Nevertheless, the band does miss the live show experience, but with the CDC predicting that COVID-19 cases will rise again with flu season, Y.G.S.L.R.H.S.T.F.U.T. have no problem settling for online performances as the pandemic continues.

“Given the circumstances, no, let’s not get together among physical groups and slam against each other,” Espinosa says. “One thing that’s punk as fuck is to make do with what you have, and right now what we have is virtual shows — anything other than that is trying to ignore the reality of the world we’re living in currently, and that’s not punk. Punk is all about facing that reality and dealing with it and still making powerful music in the face of that.”

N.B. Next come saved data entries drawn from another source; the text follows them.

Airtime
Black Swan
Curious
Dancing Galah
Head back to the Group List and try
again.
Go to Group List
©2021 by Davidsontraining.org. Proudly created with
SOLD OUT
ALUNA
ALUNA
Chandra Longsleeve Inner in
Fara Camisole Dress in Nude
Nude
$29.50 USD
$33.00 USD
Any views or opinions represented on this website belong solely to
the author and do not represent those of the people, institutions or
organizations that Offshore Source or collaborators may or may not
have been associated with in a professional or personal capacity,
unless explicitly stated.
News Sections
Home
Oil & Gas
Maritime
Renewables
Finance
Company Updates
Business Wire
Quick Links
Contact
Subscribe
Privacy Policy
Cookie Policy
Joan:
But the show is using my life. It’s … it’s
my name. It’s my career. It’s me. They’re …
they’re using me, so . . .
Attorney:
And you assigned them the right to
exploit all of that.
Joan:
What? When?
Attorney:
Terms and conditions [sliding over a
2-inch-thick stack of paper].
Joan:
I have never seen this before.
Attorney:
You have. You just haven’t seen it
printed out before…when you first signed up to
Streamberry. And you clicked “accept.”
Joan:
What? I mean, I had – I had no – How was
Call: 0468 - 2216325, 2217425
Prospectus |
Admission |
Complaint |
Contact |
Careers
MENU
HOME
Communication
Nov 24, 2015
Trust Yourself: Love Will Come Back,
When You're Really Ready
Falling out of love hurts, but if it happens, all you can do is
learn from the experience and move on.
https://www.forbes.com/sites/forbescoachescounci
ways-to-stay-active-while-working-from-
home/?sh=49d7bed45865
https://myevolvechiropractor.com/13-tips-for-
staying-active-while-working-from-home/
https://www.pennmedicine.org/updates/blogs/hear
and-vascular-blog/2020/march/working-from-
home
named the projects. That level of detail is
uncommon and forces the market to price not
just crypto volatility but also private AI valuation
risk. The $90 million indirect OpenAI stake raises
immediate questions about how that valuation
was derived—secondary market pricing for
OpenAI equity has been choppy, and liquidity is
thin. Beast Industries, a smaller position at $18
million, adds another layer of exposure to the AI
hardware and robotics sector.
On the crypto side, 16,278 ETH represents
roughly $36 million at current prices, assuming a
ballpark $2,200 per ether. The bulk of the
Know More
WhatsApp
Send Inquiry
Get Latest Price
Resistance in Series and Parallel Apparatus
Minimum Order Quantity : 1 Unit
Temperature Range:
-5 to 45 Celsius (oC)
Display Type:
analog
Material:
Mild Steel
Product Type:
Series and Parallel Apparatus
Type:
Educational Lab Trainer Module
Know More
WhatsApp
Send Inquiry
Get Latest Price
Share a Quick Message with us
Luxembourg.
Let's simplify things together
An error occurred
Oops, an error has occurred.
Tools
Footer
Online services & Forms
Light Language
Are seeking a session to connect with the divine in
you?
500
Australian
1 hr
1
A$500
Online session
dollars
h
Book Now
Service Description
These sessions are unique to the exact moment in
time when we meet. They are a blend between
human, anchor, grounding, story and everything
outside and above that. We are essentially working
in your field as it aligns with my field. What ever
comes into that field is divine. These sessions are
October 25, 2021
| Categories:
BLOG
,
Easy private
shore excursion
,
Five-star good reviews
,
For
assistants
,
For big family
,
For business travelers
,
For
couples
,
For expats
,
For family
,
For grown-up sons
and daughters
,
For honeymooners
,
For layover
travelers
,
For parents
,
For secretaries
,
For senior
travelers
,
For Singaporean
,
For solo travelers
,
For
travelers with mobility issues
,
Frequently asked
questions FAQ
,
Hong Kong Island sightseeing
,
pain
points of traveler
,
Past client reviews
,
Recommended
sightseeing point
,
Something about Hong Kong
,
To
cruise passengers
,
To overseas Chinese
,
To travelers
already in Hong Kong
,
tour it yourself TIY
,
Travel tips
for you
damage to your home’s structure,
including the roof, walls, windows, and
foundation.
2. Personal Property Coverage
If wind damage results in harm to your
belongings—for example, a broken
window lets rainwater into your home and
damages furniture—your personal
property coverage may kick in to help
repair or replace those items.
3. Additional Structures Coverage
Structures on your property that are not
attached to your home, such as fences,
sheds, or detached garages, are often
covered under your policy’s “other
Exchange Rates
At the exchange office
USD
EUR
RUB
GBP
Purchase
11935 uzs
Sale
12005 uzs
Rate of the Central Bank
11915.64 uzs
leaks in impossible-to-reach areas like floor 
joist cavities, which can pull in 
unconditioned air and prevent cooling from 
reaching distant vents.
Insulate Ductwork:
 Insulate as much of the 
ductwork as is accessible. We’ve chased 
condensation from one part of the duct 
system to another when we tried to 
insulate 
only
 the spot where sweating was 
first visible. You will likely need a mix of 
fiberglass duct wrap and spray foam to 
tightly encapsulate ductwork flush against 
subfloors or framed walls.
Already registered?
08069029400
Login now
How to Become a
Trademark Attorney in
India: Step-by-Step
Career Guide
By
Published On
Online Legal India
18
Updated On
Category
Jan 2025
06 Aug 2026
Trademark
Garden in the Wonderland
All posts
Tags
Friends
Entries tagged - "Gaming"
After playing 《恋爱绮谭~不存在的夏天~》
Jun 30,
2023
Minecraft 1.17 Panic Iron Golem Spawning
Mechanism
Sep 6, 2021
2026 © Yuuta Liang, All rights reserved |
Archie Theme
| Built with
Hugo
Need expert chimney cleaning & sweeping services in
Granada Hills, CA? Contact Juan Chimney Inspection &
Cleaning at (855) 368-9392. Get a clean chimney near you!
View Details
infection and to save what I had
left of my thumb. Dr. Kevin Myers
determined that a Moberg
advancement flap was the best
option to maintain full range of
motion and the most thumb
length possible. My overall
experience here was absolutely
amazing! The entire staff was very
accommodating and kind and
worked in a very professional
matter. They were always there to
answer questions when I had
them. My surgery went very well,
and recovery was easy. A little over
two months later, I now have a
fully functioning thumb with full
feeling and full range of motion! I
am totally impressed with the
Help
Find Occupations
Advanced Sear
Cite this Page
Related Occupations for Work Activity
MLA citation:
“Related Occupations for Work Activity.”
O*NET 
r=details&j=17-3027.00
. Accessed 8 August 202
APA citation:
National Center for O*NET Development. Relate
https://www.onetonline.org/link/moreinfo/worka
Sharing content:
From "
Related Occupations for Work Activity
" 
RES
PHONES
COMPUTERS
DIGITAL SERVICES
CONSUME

It’s uncertain how long the pandemic will continue to rage on and impact the livelihoods of bands, fest organizers and venue owners from marginalized backgrounds in the DIY music community. But if the move to virtual platforms has demonstrated one thing, it’s that artists and creatives have managed to thrive and successfully negotiate new avenues for safety and community in the era of COVID-19.

“Virtual reality cannot replace that [live] experience, it’s not the same thing, but of course we adapt to the times,” the Uhuruverse says.

And adapting to change is the key to survival, even in the DIY scene, and especially for its resilient community members.

“One thing about being DIY — the whole point is finding a way,”  Shawnté says. “And we’ll keep finding a way because that’s the point of what we do.”